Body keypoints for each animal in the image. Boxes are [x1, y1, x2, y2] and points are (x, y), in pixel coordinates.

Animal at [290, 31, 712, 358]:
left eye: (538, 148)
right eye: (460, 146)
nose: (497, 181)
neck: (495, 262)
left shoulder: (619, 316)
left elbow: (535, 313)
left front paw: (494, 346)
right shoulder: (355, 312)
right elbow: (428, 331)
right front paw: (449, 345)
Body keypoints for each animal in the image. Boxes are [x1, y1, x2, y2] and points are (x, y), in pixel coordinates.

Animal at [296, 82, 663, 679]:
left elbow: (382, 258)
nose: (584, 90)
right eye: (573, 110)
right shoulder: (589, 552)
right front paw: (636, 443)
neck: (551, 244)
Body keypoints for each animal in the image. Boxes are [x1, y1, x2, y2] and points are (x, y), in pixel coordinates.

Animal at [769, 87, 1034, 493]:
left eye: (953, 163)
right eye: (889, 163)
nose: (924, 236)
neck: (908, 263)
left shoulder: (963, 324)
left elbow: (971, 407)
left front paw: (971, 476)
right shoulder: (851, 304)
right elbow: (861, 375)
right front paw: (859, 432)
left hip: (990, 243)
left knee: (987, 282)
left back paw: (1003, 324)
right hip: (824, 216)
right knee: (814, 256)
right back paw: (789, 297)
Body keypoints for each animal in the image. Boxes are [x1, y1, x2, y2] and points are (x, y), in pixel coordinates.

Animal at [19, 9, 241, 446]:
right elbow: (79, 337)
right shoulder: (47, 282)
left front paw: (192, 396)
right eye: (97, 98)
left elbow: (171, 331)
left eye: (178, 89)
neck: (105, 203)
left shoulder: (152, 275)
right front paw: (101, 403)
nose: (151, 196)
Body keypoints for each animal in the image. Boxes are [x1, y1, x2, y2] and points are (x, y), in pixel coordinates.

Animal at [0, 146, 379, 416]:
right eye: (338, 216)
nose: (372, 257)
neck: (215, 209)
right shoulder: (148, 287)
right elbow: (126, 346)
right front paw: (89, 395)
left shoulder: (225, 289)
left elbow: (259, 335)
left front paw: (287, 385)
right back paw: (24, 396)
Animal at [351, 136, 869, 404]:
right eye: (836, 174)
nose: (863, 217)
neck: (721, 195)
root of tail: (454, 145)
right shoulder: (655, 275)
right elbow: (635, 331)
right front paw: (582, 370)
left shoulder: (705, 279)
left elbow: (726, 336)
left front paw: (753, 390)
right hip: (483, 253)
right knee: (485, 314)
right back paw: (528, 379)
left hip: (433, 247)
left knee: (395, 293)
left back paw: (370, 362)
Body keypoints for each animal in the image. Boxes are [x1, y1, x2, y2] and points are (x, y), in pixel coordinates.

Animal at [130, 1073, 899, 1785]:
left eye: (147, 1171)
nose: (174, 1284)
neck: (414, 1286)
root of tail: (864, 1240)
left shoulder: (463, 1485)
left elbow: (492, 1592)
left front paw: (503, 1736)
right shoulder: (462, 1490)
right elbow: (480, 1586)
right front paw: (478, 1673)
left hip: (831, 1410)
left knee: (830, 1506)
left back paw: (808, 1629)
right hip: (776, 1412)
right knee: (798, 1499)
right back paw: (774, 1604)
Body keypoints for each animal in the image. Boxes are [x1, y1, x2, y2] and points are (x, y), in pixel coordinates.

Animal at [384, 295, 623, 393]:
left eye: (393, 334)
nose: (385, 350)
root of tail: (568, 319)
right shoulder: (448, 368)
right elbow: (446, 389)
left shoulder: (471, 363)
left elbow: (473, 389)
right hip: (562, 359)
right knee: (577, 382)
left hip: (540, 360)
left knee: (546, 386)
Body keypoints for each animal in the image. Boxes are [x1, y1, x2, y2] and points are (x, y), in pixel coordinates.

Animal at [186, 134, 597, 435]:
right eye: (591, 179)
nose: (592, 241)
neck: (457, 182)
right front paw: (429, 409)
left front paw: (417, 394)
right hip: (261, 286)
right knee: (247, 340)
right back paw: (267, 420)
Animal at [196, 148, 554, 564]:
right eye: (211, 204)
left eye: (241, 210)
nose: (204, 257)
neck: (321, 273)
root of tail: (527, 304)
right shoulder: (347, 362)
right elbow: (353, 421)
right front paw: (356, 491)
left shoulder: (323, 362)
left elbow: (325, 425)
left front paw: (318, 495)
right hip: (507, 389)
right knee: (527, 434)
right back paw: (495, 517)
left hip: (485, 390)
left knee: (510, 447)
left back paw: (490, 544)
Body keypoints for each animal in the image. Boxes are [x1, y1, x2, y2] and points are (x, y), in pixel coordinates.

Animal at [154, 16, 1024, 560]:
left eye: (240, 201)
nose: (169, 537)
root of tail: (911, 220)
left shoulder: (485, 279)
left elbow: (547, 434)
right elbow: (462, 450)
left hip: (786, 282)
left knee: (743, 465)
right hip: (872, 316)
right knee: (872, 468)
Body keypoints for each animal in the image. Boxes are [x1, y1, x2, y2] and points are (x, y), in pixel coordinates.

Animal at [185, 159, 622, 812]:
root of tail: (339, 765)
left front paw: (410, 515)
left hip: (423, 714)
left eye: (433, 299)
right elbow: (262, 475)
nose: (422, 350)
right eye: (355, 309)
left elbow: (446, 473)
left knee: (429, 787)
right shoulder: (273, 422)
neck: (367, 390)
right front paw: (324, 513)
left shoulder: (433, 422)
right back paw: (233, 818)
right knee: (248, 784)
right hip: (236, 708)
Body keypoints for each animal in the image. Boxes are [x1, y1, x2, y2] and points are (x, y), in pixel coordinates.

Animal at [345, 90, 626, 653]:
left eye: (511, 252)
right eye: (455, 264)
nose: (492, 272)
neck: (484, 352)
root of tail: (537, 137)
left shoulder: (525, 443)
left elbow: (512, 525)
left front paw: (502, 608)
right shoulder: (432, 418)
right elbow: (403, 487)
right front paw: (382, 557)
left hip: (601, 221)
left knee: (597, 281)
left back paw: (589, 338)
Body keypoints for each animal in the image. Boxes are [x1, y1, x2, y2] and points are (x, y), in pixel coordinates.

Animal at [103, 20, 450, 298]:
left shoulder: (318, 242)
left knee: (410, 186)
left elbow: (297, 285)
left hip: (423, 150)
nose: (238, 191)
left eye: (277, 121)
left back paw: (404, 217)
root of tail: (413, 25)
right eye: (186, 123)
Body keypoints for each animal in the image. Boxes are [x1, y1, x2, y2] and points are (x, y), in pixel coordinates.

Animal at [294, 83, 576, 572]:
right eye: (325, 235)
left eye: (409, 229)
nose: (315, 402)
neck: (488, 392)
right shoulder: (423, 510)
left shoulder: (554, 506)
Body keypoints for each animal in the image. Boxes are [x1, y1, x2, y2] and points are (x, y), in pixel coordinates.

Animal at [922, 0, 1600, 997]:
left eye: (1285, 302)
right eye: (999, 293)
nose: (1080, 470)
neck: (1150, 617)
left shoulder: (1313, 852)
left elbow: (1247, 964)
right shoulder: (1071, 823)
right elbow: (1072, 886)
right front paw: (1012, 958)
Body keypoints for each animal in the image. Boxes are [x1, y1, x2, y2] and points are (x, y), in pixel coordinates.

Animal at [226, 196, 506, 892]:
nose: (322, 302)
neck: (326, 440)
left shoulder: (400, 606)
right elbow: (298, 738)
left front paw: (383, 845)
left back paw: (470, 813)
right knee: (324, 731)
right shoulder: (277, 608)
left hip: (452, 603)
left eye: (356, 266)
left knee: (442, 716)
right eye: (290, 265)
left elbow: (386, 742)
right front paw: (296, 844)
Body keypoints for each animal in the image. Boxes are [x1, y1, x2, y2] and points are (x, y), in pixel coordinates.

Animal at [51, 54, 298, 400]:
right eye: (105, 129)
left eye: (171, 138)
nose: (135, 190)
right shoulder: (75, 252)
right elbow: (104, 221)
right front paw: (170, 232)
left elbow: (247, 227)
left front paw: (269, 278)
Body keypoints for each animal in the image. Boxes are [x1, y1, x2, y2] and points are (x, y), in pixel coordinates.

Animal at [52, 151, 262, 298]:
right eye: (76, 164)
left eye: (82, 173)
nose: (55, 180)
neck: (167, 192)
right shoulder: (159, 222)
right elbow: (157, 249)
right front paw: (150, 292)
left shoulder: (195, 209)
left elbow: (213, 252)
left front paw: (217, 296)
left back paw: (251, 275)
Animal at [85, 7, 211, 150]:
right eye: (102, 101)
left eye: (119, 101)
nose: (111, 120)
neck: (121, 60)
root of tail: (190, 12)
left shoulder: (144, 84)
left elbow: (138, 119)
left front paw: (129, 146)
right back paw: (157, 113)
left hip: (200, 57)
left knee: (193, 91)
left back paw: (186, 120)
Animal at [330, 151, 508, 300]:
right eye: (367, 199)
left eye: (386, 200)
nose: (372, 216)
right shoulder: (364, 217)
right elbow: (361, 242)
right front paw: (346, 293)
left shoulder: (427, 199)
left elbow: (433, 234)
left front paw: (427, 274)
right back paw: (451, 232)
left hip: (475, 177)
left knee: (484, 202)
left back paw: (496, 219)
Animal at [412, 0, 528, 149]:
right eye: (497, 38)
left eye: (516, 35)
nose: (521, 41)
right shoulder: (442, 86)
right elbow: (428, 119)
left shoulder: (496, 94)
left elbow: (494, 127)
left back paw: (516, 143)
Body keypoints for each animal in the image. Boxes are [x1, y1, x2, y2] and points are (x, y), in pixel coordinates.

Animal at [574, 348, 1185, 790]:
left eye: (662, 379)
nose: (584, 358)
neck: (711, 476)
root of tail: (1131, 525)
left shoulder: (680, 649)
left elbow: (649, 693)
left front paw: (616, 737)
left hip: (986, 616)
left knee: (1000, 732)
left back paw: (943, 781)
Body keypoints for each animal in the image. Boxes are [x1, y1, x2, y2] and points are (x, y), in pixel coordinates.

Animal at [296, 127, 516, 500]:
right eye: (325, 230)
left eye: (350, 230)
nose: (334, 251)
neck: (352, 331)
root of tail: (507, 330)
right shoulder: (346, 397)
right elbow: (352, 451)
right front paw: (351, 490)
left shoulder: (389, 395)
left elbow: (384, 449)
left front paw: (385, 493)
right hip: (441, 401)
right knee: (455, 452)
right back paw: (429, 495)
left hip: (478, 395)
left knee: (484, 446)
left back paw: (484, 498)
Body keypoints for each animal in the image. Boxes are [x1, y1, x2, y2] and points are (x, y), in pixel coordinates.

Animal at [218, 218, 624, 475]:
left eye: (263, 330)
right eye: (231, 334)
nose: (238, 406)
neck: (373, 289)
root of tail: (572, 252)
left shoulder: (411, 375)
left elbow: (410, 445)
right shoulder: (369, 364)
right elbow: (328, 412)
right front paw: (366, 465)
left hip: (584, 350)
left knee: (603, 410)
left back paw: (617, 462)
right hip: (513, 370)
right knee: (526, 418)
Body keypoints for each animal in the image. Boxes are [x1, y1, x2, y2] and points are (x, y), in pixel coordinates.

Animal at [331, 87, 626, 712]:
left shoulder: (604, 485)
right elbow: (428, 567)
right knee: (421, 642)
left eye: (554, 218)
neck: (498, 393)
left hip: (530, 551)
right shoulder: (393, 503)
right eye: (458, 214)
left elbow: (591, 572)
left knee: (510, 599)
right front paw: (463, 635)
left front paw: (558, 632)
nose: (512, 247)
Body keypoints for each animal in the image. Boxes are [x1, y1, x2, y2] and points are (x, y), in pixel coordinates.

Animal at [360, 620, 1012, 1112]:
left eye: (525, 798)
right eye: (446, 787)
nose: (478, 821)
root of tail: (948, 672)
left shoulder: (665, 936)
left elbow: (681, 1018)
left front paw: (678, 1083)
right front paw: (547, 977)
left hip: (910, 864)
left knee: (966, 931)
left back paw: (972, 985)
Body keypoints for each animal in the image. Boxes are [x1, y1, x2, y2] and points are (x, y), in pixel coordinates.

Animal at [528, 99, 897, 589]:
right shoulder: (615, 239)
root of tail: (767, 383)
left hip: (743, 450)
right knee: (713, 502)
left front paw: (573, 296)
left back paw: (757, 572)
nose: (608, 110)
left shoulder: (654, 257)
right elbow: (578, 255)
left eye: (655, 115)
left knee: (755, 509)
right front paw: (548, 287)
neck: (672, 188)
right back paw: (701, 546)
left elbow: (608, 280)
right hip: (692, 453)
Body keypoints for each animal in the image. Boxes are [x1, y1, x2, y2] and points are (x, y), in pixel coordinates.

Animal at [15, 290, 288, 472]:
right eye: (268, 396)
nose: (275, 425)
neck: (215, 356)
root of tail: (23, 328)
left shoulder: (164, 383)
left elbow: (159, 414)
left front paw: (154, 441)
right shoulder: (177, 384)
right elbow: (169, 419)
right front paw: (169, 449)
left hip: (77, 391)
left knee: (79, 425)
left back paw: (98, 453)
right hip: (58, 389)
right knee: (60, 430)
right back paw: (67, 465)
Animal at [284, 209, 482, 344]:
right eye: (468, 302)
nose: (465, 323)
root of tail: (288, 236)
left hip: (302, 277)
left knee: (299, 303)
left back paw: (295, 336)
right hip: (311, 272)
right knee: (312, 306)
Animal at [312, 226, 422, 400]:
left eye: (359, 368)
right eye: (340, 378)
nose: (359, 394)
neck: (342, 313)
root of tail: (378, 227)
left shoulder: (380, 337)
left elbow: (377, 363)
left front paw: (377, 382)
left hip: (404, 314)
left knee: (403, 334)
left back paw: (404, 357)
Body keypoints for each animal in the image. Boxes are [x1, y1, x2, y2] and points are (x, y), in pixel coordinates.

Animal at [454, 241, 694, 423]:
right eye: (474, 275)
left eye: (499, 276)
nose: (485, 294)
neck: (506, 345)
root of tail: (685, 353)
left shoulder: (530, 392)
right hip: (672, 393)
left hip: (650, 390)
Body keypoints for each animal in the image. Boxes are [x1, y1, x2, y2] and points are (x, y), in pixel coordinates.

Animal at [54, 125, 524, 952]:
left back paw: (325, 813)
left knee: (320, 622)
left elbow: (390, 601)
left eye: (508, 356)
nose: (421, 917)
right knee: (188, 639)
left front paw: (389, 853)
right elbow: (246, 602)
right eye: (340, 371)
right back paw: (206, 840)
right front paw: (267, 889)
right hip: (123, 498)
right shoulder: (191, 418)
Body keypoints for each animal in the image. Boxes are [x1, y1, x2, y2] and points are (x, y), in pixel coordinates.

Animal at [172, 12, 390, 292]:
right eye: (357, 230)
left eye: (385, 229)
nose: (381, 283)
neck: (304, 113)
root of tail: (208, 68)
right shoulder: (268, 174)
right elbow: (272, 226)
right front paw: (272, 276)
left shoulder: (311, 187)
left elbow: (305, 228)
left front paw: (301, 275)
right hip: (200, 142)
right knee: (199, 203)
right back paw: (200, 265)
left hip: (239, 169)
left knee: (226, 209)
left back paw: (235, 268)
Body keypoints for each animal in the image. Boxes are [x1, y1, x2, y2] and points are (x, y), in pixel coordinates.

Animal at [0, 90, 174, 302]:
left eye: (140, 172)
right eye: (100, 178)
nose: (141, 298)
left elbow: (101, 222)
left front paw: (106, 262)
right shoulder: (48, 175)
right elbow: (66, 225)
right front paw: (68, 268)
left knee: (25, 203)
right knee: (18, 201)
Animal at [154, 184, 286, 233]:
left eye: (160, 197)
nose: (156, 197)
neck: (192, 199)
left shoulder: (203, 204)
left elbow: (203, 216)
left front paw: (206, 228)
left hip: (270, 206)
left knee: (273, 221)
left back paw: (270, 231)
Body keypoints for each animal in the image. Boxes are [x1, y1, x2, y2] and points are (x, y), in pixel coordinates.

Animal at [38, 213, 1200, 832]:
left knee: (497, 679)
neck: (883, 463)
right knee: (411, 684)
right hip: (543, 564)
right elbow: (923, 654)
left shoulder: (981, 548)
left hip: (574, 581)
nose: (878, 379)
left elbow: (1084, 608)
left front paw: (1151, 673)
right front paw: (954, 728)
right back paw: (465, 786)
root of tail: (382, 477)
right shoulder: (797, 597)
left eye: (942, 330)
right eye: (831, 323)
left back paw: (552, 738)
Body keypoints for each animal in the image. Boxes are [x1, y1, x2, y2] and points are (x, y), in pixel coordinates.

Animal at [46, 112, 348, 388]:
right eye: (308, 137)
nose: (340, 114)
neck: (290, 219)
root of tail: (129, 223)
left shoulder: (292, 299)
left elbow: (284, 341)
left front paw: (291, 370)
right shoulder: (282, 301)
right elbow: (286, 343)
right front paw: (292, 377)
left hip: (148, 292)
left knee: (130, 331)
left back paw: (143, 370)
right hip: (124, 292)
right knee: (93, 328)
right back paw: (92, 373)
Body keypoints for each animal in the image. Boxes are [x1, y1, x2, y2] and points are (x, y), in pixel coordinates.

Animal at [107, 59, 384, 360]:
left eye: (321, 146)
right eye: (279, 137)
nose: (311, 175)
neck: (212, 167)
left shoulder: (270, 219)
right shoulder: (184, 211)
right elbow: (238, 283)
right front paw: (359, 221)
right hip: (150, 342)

What the task requires: What is asked for is an exact copy of the lines above from the one containing "right front paw: (324, 513)" through the one containing "right shoulder: (432, 418)", and only those.

Answer section:
right front paw: (324, 513)
left shoulder: (433, 422)
right back paw: (233, 818)
right knee: (248, 784)
right hip: (236, 708)
Body keypoints for each animal in the image. Boxes are [x1, y1, x2, y2] and points are (x, y), in pixel coordinates.

Animal at [345, 90, 626, 653]:
left eye: (511, 252)
right eye: (455, 264)
nose: (492, 272)
neck: (484, 352)
root of tail: (537, 137)
left shoulder: (525, 443)
left elbow: (512, 525)
left front paw: (502, 608)
right shoulder: (432, 418)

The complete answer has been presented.